PROVIDED PASSAGE
· · ·

Cruelly, Kaye died of throat cancer. For a man with a velvet voice, it was like something out of Greek tragedy.
Kevin McLoughlin, a postproduction director for NFL Films, put it this way to the Los Angeles Times after Kaye's passing: "His voice, so smooth yet booming, was always a pleasure to listen to."
You can listen to it even now in clips on YouTube. For instance, click here to hear him narrate (starting at around the 30-second mark) an eight-minute NFL Films program on O.J. Simpson. Kaye had witnessed the Buffalo portion of Simpson's career, serving as the producer on Bills radio broadcasts during the few seasons when WKBW held the radio rights, including the 1973 season when Simpson topped 2,000 yards.
"Jeff was a super producer," Neaverth says. "He was putting music and great writing into pregame shows before anyone else was doing all of that."

· · ·

DATA SUPPLIED

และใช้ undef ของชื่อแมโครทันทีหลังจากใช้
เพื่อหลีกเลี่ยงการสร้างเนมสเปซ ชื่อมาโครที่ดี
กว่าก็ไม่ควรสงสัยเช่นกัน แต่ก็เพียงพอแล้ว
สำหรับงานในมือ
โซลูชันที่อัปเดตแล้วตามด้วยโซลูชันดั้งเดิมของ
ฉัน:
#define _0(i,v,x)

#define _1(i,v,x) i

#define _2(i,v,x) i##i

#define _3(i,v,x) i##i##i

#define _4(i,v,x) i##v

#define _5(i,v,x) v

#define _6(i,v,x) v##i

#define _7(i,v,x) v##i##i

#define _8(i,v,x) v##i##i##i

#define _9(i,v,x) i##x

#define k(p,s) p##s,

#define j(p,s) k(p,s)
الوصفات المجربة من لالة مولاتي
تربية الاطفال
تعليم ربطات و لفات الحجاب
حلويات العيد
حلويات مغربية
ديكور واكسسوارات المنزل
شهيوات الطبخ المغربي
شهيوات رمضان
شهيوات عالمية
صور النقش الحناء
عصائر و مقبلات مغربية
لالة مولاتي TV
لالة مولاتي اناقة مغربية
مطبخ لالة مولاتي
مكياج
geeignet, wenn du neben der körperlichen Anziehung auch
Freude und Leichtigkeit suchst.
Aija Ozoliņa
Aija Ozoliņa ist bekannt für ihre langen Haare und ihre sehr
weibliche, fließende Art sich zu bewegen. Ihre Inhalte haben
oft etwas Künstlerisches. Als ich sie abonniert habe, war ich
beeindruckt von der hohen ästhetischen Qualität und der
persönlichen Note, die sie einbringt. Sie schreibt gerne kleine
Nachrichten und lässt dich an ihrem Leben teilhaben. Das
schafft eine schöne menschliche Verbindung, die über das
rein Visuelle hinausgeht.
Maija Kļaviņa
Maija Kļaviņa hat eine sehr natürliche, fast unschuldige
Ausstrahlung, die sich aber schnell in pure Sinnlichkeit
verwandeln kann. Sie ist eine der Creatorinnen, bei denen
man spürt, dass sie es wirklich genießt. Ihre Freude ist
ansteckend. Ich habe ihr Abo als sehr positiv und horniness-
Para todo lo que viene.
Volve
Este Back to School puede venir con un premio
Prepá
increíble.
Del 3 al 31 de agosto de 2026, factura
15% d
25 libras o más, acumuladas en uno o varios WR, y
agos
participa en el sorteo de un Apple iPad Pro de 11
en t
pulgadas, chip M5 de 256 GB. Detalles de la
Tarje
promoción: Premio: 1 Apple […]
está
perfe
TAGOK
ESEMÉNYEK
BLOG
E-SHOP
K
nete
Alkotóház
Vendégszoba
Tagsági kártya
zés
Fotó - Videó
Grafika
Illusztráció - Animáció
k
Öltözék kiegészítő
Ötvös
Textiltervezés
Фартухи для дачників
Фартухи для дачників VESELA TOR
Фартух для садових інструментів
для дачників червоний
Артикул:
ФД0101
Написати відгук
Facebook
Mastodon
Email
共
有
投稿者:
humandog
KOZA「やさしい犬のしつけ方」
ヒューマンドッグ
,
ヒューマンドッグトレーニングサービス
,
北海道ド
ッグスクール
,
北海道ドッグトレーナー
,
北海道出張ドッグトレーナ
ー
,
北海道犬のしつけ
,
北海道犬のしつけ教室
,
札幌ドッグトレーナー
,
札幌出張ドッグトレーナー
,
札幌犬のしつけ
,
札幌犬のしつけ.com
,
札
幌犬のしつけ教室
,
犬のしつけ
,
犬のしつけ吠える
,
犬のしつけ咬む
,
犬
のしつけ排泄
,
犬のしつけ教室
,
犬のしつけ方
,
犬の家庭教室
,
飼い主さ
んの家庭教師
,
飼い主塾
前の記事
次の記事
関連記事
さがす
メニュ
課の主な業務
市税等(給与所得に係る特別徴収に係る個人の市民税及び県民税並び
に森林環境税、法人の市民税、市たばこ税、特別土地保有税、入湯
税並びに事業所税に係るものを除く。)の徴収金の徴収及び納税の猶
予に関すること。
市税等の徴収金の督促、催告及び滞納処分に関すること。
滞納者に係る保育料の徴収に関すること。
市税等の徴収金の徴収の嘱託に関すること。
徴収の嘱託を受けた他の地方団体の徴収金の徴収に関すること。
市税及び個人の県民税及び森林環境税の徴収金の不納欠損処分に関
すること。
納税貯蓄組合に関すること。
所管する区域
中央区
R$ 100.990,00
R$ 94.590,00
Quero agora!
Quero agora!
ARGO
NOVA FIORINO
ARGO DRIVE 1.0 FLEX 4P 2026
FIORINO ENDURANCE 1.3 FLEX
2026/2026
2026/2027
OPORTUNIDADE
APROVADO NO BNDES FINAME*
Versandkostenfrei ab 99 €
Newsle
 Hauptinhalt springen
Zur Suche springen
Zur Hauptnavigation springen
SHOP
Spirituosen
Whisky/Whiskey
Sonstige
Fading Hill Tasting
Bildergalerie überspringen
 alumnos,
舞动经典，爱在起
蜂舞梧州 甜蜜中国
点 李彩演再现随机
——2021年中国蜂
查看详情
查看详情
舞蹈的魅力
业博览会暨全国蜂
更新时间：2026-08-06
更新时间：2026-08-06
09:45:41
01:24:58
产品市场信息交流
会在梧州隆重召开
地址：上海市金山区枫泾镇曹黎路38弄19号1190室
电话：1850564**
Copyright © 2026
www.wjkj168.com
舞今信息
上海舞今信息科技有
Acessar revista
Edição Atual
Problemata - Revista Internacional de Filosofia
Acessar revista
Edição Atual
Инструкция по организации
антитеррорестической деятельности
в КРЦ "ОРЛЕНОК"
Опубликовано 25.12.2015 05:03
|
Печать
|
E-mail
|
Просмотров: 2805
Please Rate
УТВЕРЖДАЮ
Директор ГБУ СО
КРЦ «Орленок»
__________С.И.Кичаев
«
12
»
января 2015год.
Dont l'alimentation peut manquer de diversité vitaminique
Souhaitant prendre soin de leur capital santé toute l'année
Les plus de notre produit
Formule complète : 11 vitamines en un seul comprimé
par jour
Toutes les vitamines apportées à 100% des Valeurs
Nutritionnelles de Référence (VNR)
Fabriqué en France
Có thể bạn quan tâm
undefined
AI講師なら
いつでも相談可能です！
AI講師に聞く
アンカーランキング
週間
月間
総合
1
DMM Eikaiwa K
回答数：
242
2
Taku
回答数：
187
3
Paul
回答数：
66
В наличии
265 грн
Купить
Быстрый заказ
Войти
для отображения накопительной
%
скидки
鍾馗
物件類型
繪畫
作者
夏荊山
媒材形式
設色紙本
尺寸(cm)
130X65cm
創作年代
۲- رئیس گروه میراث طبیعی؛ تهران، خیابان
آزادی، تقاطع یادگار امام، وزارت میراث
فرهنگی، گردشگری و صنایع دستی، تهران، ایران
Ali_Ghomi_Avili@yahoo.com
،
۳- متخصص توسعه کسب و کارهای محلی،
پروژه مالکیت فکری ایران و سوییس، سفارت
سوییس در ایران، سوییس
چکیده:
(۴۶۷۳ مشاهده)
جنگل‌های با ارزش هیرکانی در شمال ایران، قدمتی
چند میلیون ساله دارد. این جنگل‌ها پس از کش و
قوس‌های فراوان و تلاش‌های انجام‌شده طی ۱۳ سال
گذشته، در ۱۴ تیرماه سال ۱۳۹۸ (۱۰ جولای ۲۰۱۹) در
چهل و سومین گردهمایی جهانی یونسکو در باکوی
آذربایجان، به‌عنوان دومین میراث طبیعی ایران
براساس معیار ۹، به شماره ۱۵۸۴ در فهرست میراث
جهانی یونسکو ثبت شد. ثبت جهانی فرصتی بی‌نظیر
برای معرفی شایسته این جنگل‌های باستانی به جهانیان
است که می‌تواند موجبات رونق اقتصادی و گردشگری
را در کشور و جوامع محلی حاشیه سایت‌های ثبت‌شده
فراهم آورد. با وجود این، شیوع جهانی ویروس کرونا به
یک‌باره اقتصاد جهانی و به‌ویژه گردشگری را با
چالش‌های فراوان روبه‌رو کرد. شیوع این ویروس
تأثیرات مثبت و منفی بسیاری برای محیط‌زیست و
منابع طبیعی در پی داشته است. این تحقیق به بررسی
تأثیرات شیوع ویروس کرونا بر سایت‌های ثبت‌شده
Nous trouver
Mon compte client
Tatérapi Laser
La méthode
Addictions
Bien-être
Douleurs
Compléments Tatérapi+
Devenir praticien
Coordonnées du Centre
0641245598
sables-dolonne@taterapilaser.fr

· · ·

YOUR ASSIGNMENT
Pick up the passage about Jeff Kaye after its last sentence and keep writing it.

TASK ANSWER
Kaye was a triple threat – producer, writer and on-air talent. Didinger, who worked with him at NFL Films, said he had an uncanny ability to elevate the words he was given.
"He would take your script," Didinger said, "and almost without exception he would make it better than you ever thought it was going to be coming out of your typewriter."
Schreiber, too, has the sort of voice that can invest meaning into meaningless preseason games. He credits Facenda for showing the way. That's fair, as Facenda was the original.
But listen closely to the narration on "Hard Knocks" tonight – and you just might hear echoes of Jeff Kaye, too.